I think we are mostly on the same page now.

I'm sorry you aren't feeling well.

*hug*

*snuggles*

I think you're right.

And I never ment you personally. Tho I did have some one in mind.
 
I am of the opinion that god or God or the gods or Allah or anybody else should stay out the bedroom. Personally I do not believe in Christianity. I am way to cynical and no offense to those who truly believe, but the history of the church makes it seem like one big con to me. I do know some people who do believe and live the way they think they should and I have all the respect in the world for them. I don't know what they do in their bedrooms however. I suppose it falls upon each individual to decide how to marry their believes with their lives.
 
I will preface this by saying that this whole D/s thing is rather new to me, and something I'm just now exploring to see how it fits into my life.
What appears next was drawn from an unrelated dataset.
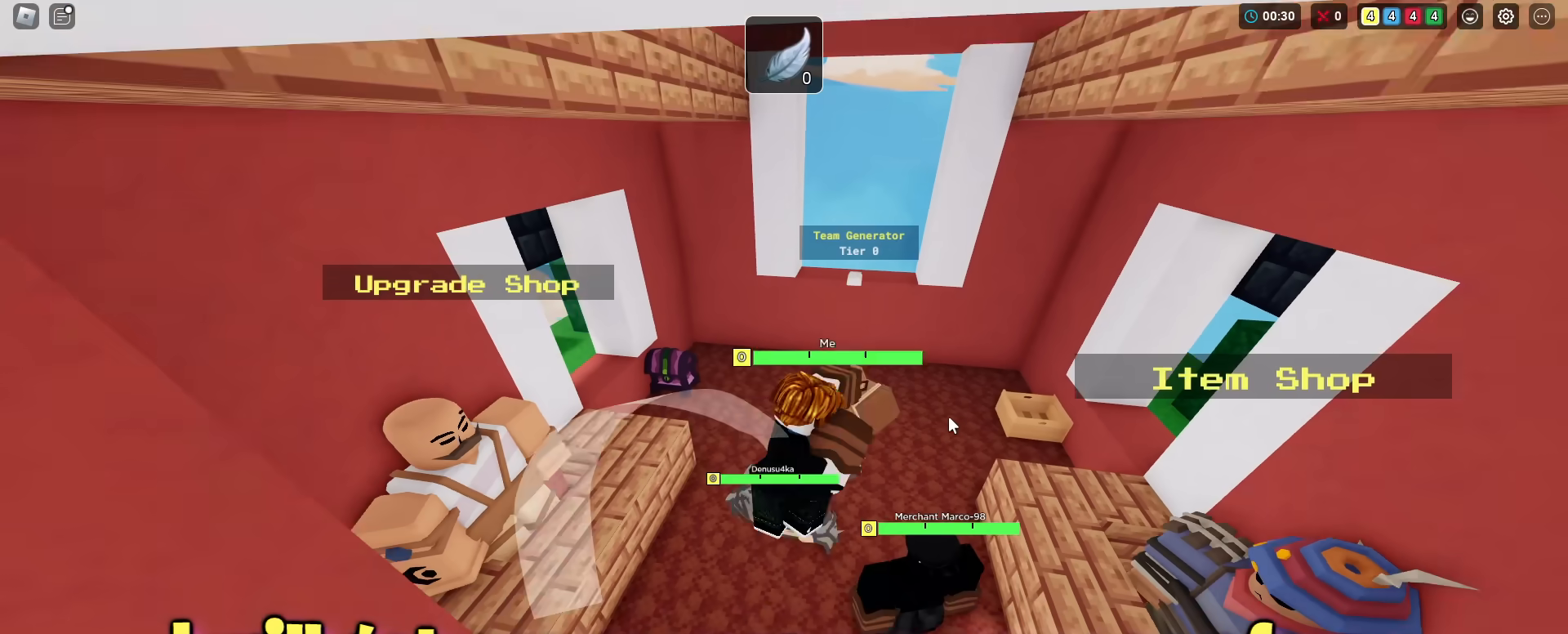
{"keys": ["shift", "w"], "mouse_move": "still", "events": [[67, "d", "up"]]}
With that out of the way, I don't see how it would be impossible to serve two masters, as long as the masters' will are in common. In a non-bdsm example, one can serve the community and serve God. Two separate "masters," but the goal is the same.

I think the key, is, as you said, that you'll have to choose if they should ever be in conflict.

Ok, so looking back, I didn't have that much to add. Just felt the need to post and say hi, I suppose.